=== INFORMATION GIVEN ===

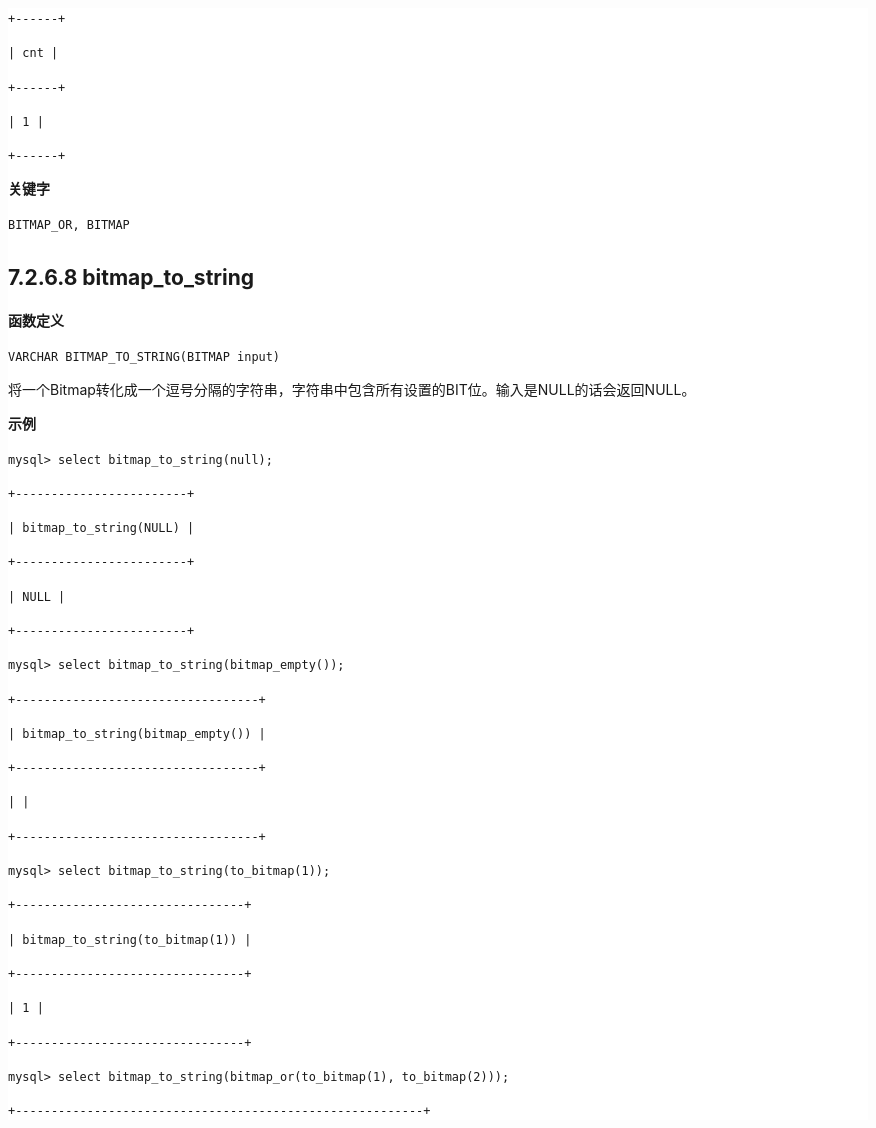 `+------+`

`| cnt |`

`+------+`

`| 1 |`

`+------+`

**关键字**

`BITMAP_OR, BITMAP`

## 7.2.6.8 bitmap\_to\_string

**函数定义**

`VARCHAR BITMAP_TO_STRING(BITMAP input)`

将一个Bitmap转化成一个逗号分隔的字符串，字符串中包含所有设置的BIT位。输入是NULL的话会返回NULL。

**示例**

`mysql> select bitmap_to_string(null);`

`+------------------------+`

`| bitmap_to_string(NULL) |`

`+------------------------+`

`| NULL |`

`+------------------------+`

`mysql> select bitmap_to_string(bitmap_empty());`

`+----------------------------------+`

`| bitmap_to_string(bitmap_empty()) |`

`+----------------------------------+`

`| |`

`+----------------------------------+`

`mysql> select bitmap_to_string(to_bitmap(1));`

`+--------------------------------+`

`| bitmap_to_string(to_bitmap(1)) |`

`+--------------------------------+`

`| 1 |`

`+--------------------------------+`

`mysql> select bitmap_to_string(bitmap_or(to_bitmap(1), to_bitmap(2)));`

`+---------------------------------------------------------+`
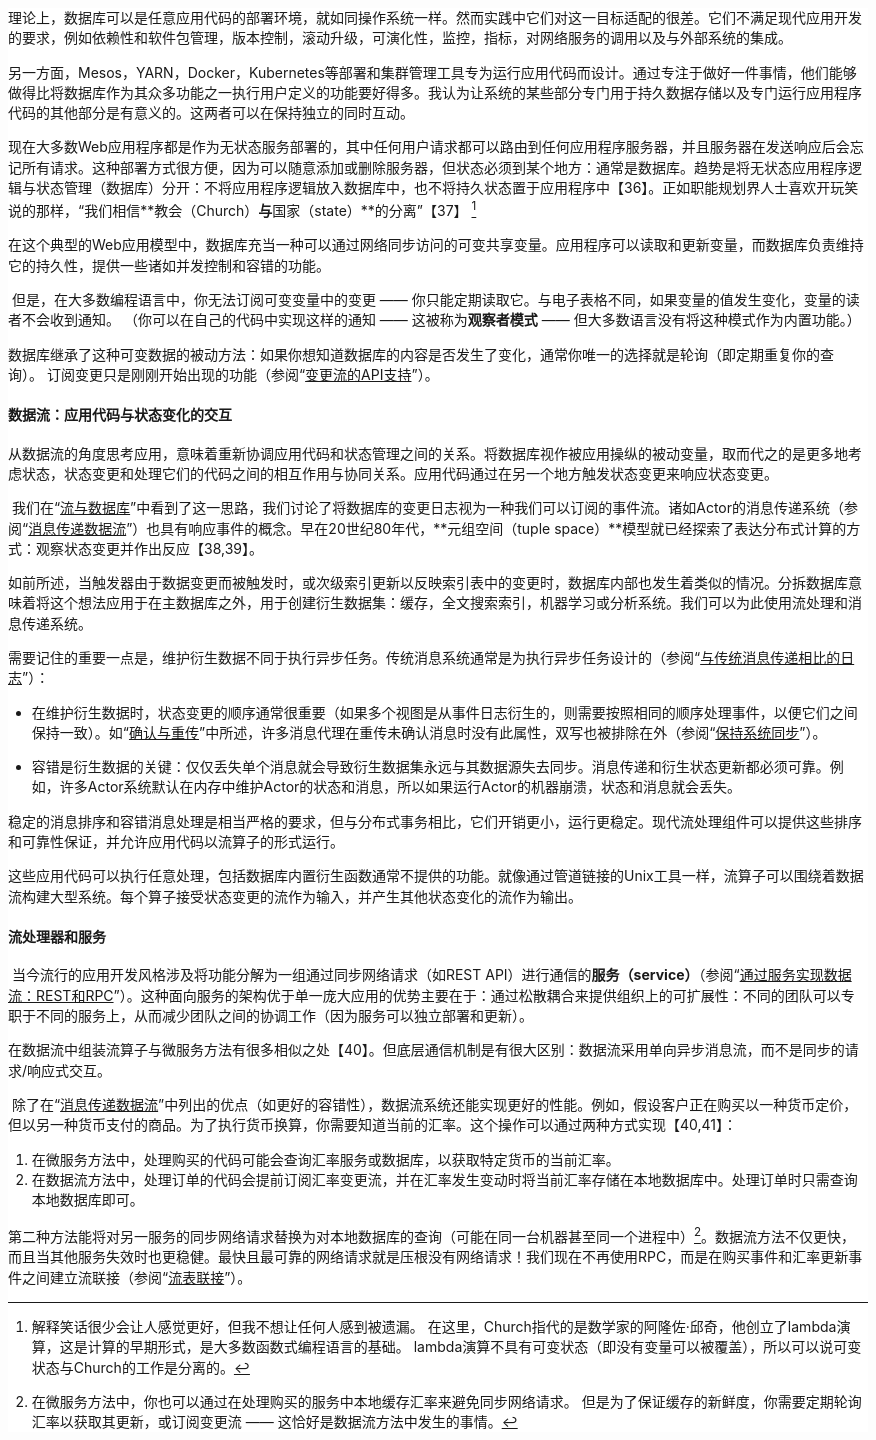 ​	理论上，数据库可以是任意应用代码的部署环境，就如同操作系统一样。然而实践中它们对这一目标适配的很差。它们不满足现代应用开发的要求，例如依赖性和软件包管理，版本控制，滚动升级，可演化性，监控，指标，对网络服务的调用以及与外部系统的集成。

​	另一方面，Mesos，YARN，Docker，Kubernetes等部署和集群管理工具专为运行应用代码而设计。通过专注于做好一件事情，他们能够做得比将数据库作为其众多功能之一执行用户定义的功能要好得多。我认为让系统的某些部分专门用于持久数据存储以及专门运行应用程序代码的其他部分是有意义的。这两者可以在保持独立的同时互动。

​	现在大多数Web应用程序都是作为无状态服务部署的，其中任何用户请求都可以路由到任何应用程序服务器，并且服务器在发送响应后会忘记所有请求。这种部署方式很方便，因为可以随意添加或删除服务器，但状态必须到某个地方：通常是数据库。趋势是将无状态应用程序逻辑与状态管理（数据库）分开：不将应用程序逻辑放入数据库中，也不将持久状态置于应用程序中【36】。正如职能规划界人士喜欢开玩笑说的那样，“我们相信**教会（Church）**与**国家（state）**的分离”【37】 [^i]

[^i]: 解释笑话很少会让人感觉更好，但我不想让任何人感到被遗漏。 在这里，Church指代的是数学家的阿隆佐·邱奇，他创立了lambda演算，这是计算的早期形式，是大多数函数式编程语言的基础。 lambda演算不具有可变状态（即没有变量可以被覆盖），所以可以说可变状态与Church的工作是分离的。

​	在这个典型的Web应用模型中，数据库充当一种可以通过网络同步访问的可变共享变量。应用程序可以读取和更新变量，而数据库负责维持它的持久性，提供一些诸如并发控制和容错的功能。

​	但是，在大多数编程语言中，你无法订阅可变变量中的变更 —— 你只能定期读取它。与电子表格不同，如果变量的值发生变化，变量的读者不会收到通知。 （你可以在自己的代码中实现这样的通知 —— 这被称为**观察者模式** —— 但大多数语言没有将这种模式作为内置功能。）

​	数据库继承了这种可变数据的被动方法：如果你想知道数据库的内容是否发生了变化，通常你唯一的选择就是轮询（即定期重复你的查询）。 订阅变更只是刚刚开始出现的功能（参阅“[变更流的API支持](./ch11.md#变更流的API支持)”）。

#### 数据流：应用代码与状态变化的交互

​	从数据流的角度思考应用，意味着重新协调应用代码和状态管理之间的关系。将数据库视作被应用操纵的被动变量，取而代之的是更多地考虑状态，状态变更和处理它们的代码之间的相互作用与协同关系。应用代码通过在另一个地方触发状态变更来响应状态变更。

​	我们在“[流与数据库](./ch11.md#流与数据库)”中看到了这一思路，我们讨论了将数据库的变更日志视为一种我们可以订阅的事件流。诸如Actor的消息传递系统（参阅“[消息传递数据流](./ch4.md#消息传递数据流)”）也具有响应事件的概念。早在20世纪80年代，**元组空间（tuple space）**模型就已经探索了表达分布式计算的方式：观察状态变更并作出反应【38,39】。

​	如前所述，当触发器由于数据变更而被触发时，或次级索引更新以反映索引表中的变更时，数据库内部也发生着类似的情况。分拆数据库意味着将这个想法应用于在主数据库之外，用于创建衍生数据集：缓存，全文搜索索引，机器学习或分析系统。我们可以为此使用流处理和消息传递系统。

​	需要记住的重要一点是，维护衍生数据不同于执行异步任务。传统消息系统通常是为执行异步任务设计的（参阅“[与传统消息传递相比的日志](./ch11.md#与传统消息传递相比的日志)”）：

* 在维护衍生数据时，状态变更的顺序通常很重要（如果多个视图是从事件日志衍生的，则需要按照相同的顺序处理事件，以便它们之间保持一致）。如“[确认与重传](./ch11.md#确认与重传)”中所述，许多消息代理在重传未确认消息时没有此属性，双写也被排除在外（参阅“[保持系统同步](./ch11.md#保持系统同步)”）。


* 容错是衍生数据的关键：仅仅丢失单个消息就会导致衍生数据集永远与其数据源失去同步。消息传递和衍生状态更新都必须可靠。例如，许多Actor系统默认在内存中维护Actor的状态和消息，所以如果运行Actor的机器崩溃，状态和消息就会丢失。


稳定的消息排序和容错消息处理是相当严格的要求，但与分布式事务相比，它们开销更小，运行更稳定。现代流处理组件可以提供这些排序和可靠性保证，并允许应用代码以流算子的形式运行。

​	这些应用代码可以执行任意处理，包括数据库内置衍生函数通常不提供的功能。就像通过管道链接的Unix工具一样，流算子可以围绕着数据流构建大型系统。每个算子接受状态变更的流作为输入，并产生其他状态变化的流作为输出。

#### 流处理器和服务

​	当今流行的应用开发风格涉及将功能分解为一组通过同步网络请求（如REST API）进行通信的**服务（service）**（参阅“[通过服务实现数据流：REST和RPC](./ch4.md#通过服务实现数据流：REST和RPC)”）。这种面向服务的架构优于单一庞大应用的优势主要在于：通过松散耦合来提供组织上的可扩展性：不同的团队可以专职于不同的服务上，从而减少团队之间的协调工作（因为服务可以独立部署和更新）。

​	在数据流中组装流算子与微服务方法有很多相似之处【40】。但底层通信机制是有很大区别：数据流采用单向异步消息流，而不是同步的请求/响应式交互。

​	除了在“[消息传递数据流](./ch4.md#消息传递数据流)”中列出的优点（如更好的容错性），数据流系统还能实现更好的性能。例如，假设客户正在购买以一种货币定价，但以另一种货币支付的商品。为了执行货币换算，你需要知道当前的汇率。这个操作可以通过两种方式实现【40,41】：

1. 在微服务方法中，处理购买的代码可能会查询汇率服务或数据库，以获取特定货币的当前汇率。
2. 在数据流方法中，处理订单的代码会提前订阅汇率变更流，并在汇率发生变动时将当前汇率存储在本地数据库中。处理订单时只需查询本地数据库即可。



​	第二种方法能将对另一服务的同步网络请求替换为对本地数据库的查询（可能在同一台机器甚至同一个进程中）[^ii]。数据流方法不仅更快，而且当其他服务失效时也更稳健。最快且最可靠的网络请求就是压根没有网络请求！我们现在不再使用RPC，而是在购买事件和汇率更新事件之间建立流联接（参阅“[流表联接](./ch11.md#流表联接)”）。


[^ii]: 在微服务方法中，你也可以通过在处理购买的服务中本地缓存汇率来避免同步网络请求。 但是为了保证缓存的新鲜度，你需要定期轮询汇率以获取其更新，或订阅变更流 —— 这恰好是数据流方法中发生的事情。
[^iii]: 假设一个有限的语料库，那么返回非空搜索结果的搜索查询集合是有限的。然而，它是与语料库中的术语数量呈指数关系，这仍是一个坏消息。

===

ASSIGNMENT: Copy all lines from the listing that contain "在微服务方法中".

ANSWER BOX:
1. 在微服务方法中，处理购买的代码可能会查询汇率服务或数据库，以获取特定货币的当前汇率。
[^ii]: 在微服务方法中，你也可以通过在处理购买的服务中本地缓存汇率来避免同步网络请求。 但是为了保证缓存的新鲜度，你需要定期轮询汇率以获取其更新，或订阅变更流 —— 这恰好是数据流方法中发生的事情。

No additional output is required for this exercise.